This is a call to all women everywhere who live everyday lives and who want to simply do their best as they love all, laugh often, and live fully. Let us unite with our whole heart and soul, with humanity and grace, with vigor and hope. We are women and we are thankful to be so!

Monday, March 7, 2011


My other awesome grandmother is Lida Perry Call, my father's mother. She was conveniently born in 1900, making it quite simple to remember her age each year! She lived a long and oh-so-fulfilling life. And she was very blessed ~ in her words when she was about 93 years young: "I have always had such good friends, my entire life. Even now, they are always kind. They take me places, they help me however they can. I have been so blessed." I remember spending many hours in conversation with Granny. She once told me, "You are the only grandchild who calls me Granny and I really like it!" So Granny it was, forever-after.

I recall listening as Granny told me about living in Logan, Utah as a single young woman of 26 wondering if she would ever be married and have children. I asked if she could have even conceived of the great number of posterity who call her Mother, Grandmother, and Great-Grandmother. In 1926, no, she could not. And in 1994, so many of us came together at a reunion, and ~ as life would have it ~ to spend a few days, within the last few years of her life, as an entire family. Granny had five children, who each had multiple children (six in my family alone!), and from there, her great- and great-great-grandchildren began to arrive.

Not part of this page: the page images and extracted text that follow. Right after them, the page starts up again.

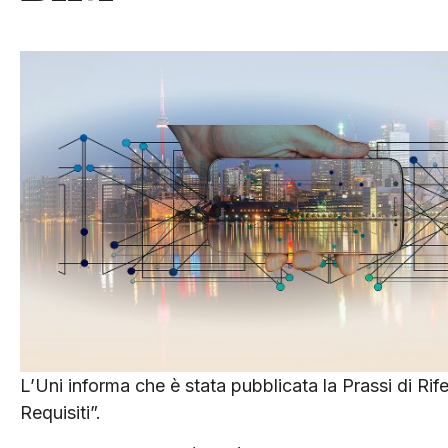
L’Uni informa che è stata pubblicata la Prassi di R
Requisiti”.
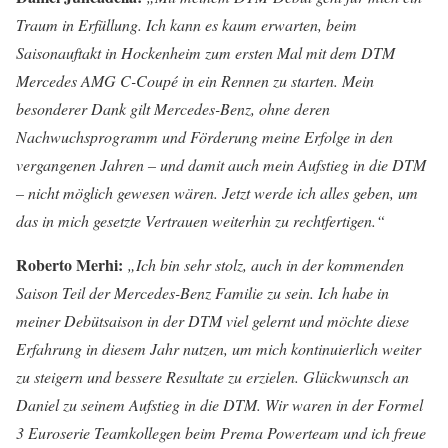
Traum in Erfüllung. Ich kann es kaum erwarten, beim
Saisonauftakt in Hockenheim zum ersten Mal mit dem DTM
Mercedes AMG C-Coupé in ein Rennen zu starten. Mein
besonderer Dank gilt Mercedes-Benz, ohne deren
Nachwuchsprogramm und Förderung meine Erfolge in den
vergangenen Jahren – und damit auch mein Aufstieg in die DTM
– nicht möglich gewesen wären. Jetzt werde ich alles geben, um
das in mich gesetzte Vertrauen weiterhin zu rechtfertigen.“
Roberto Merhi:
„Ich bin sehr stolz, auch in der kommenden
Saison Teil der Mercedes-Benz Familie zu sein. Ich habe in
meiner Debütsaison in der DTM viel gelernt und möchte diese
Erfahrung in diesem Jahr nutzen, um mich kontinuierlich weiter
zu steigern und bessere Resultate zu erzielen. Glückwunsch an
Daniel zu seinem Aufstieg in die DTM. Wir waren in der Formel
3 Euroserie Teamkollegen beim Prema Powerteam und ich freue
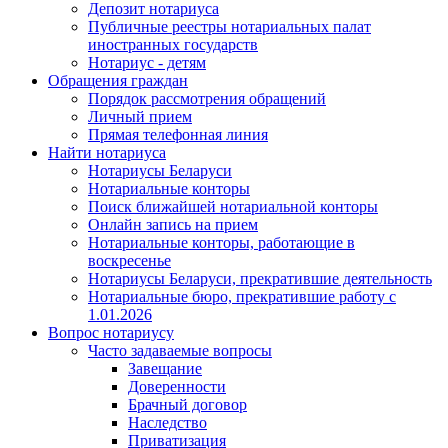
Депозит нотариуса
Публичные реестры нотариальных палат
иностранных государств
Нотариус - детям
Обращения граждан
Порядок рассмотрения обращений
Личный прием
Прямая телефонная линия
Найти нотариуса
Нотариусы Беларуси
Нотариальные конторы
Поиск ближайшей нотариальной конторы
Онлайн запись на прием
Нотариальные конторы, работающие в
воскресенье
Нотариусы Беларуси, прекратившие деятельность
Нотариальные бюро, прекратившие работу с
1.01.2026
Вопрос нотариусу
Часто задаваемые вопросы
Завещание
Доверенности
Брачный договор
Наследство
Приватизация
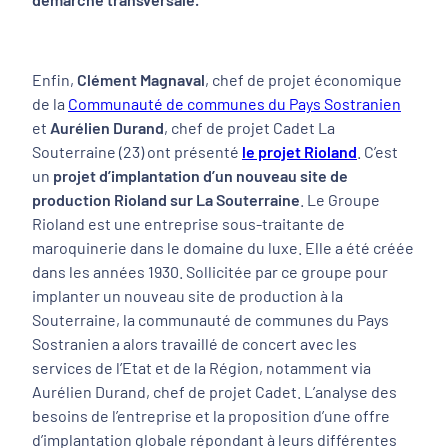
Enfin,
Clément Magnaval
, chef de projet économique
de la
Communauté de communes du Pays Sostranien
et
Aurélien Durand
, chef de projet Cadet La
Souterraine (23) ont présenté
le projet Rioland
. C’est
un
projet d’implantation d’un nouveau site de
production Rioland sur La Souterraine
. Le Groupe
Rioland est une entreprise sous-traitante de
maroquinerie dans le domaine du luxe. Elle a été créée
dans les années 1930. Sollicitée par ce groupe pour
implanter un nouveau site de production à la
Souterraine, la communauté de communes du Pays
Sostranien a alors travaillé de concert avec les
services de l’Etat et de la Région, notamment via
Aurélien Durand, chef de projet Cadet. L’analyse des
besoins de l’entreprise et la proposition d’une offre
d’implantation globale répondant à leurs différentes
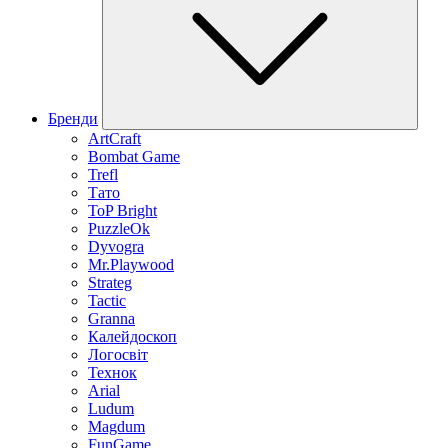
Бренди
ArtCraft
Bombat Game
Trefl
Тато
ToP Bright
PuzzleOk
Dyvogra
Mr.Playwood
Strateg
Tactic
Granna
Калейдоскоп
Логосвіт
Технок
Arial
Ludum
Magdum
FunGame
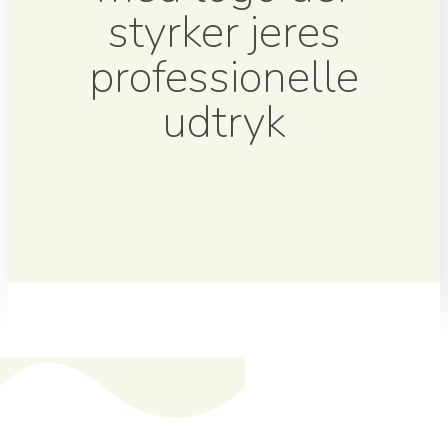
styrker jeres
professionelle
udtryk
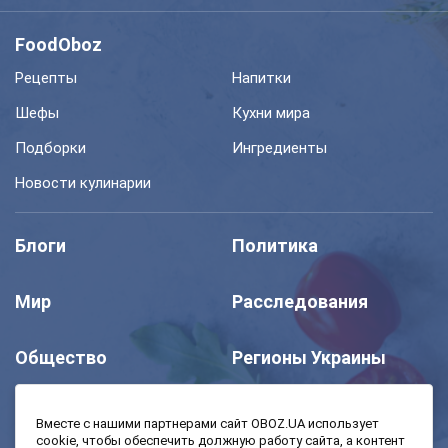
FoodOboz
Рецепты
Напитки
Шефы
Кухни мира
Подборки
Ингредиенты
Новости кулинарии
Блоги
Политика
Мир
Расследования
Общество
Регионы Украины
Шоу
Спорт
Вместе с нашими партнерами сайт OBOZ.UA использует
cookie, чтобы обеспечить должную работу сайта, а контент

This woman is totally and completely my hero. She lived a long twenty years after Grandpa Call passed, and yet she stayed so strong ~ physically, mentally, emotionally, and spiritually. She was blessed with a healthy mind throughout her nearly 97 years. Her wit remained intact, her wise-cracking one-liners keeping us constantly entertained. She was able to at once be the funniest woman around, and still demand respect simply by her presence. She was beautiful throughout her life with a perfectly innate beauty unmatched by the most glamorous of any modern-day model. She brought out the very best in everyone who had the privilege of knowing her. 

Granny, you are my hero, my ideal, a paragon of excellence toward which I strive to become. I love you with all my heart, and miss you with that same heart. And to you, as with Grandma Wheeler, I hope to report about what I have done with your name and your legacy. I intend to become the woman you always saw in me, and to present myself to you and Grandpa and all of my ancestors when I see you again.